The 30-day blog challenge

So I'm not sure why tonight's THE night, why I'm sitting here at 9:20 suddenly writing this, my first ever blog posting. My friend Liz has assigned herself a 30-day blog challenge; maybe I'm feeling competitive. Also, I actually LIKE reading Sarah's blog (wyosarah203.blogspot.com); maybe I'm feeling inspired. And I feel like there's a lot of shit that I need to sort out right now; maybe I'm feeling confused. Whatever the reason, here I am.
The first thing to say is, Casper Star got my horoscope right today. I was sitting at Coal Creek, listening to the Bluegrass Jam and reading the paper, which tells me, on page A8 or so: "Relationships are complex and will put you to the test. You'll make the strong choice, although it's hard to say whether it makes more emotional strength to hold on, or to let go." That pretty much sums up where I've been today. But it's nice to know that I'm going to make the strong choice--I was worried about it, but I always trust astrologers.
Last night I started my book of wisdom. Here's some of the wisdom I entered so far:
--To make others happy, practice compassion. To make yourself happy, practice compassion. - The Dalai Lama.

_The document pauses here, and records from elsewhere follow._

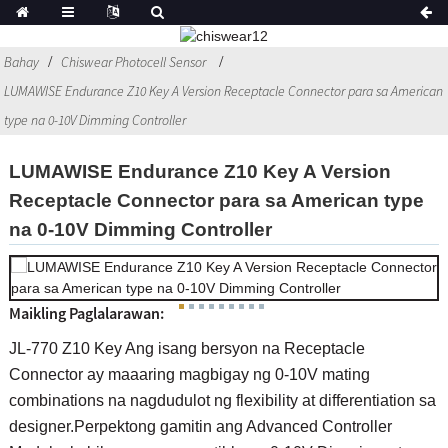
Bahay
Chiswear Photocell Sensor
LUMAWISE Endurance Z10 Key A Version Receptacle Connector para sa American
type na 0-10V Dimming Controller
LUMAWISE Endurance Z10 Key A Version
Receptacle Connector para sa American type
na 0-10V Dimming Controller
Maikling Paglalarawan:
JL-770 Z10 Key Ang isang bersyon na Receptacle
Connector ay maaaring magbigay ng 0-10V mating
combinations na nagdudulot ng flexibility at differentiation sa
designer.Perpektong gamitin ang Advanced Controller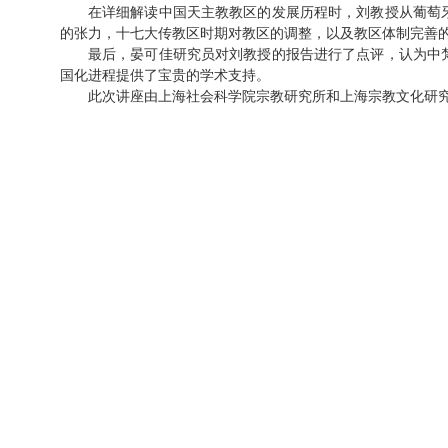
在详细解读中国天主教教区的发展历程时，刘教授从葡萄
的张力，十七大传教区时期对教区的调整，以及教区体制完善
最后，晏可佳研究员对刘教授的报告进行了点评，认为中
国化进程提供了宝贵的学术支持。
此次讲座由上海社会科学院宗教研究所和上海宗教文化研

-- I like the silent church before the service begins, better than any preaching. - Emerson
--Ninety-nine percent of the world's lovers are not with their first choice. That's what makes the jukebox play. - Willie Nelson
My friend Chantal says the Willie Nelson quote is depressing, but I think I like it. A lot of beautiful music has come from the heartache and headache of relationships. And first choices aren't always the best choices, anyway.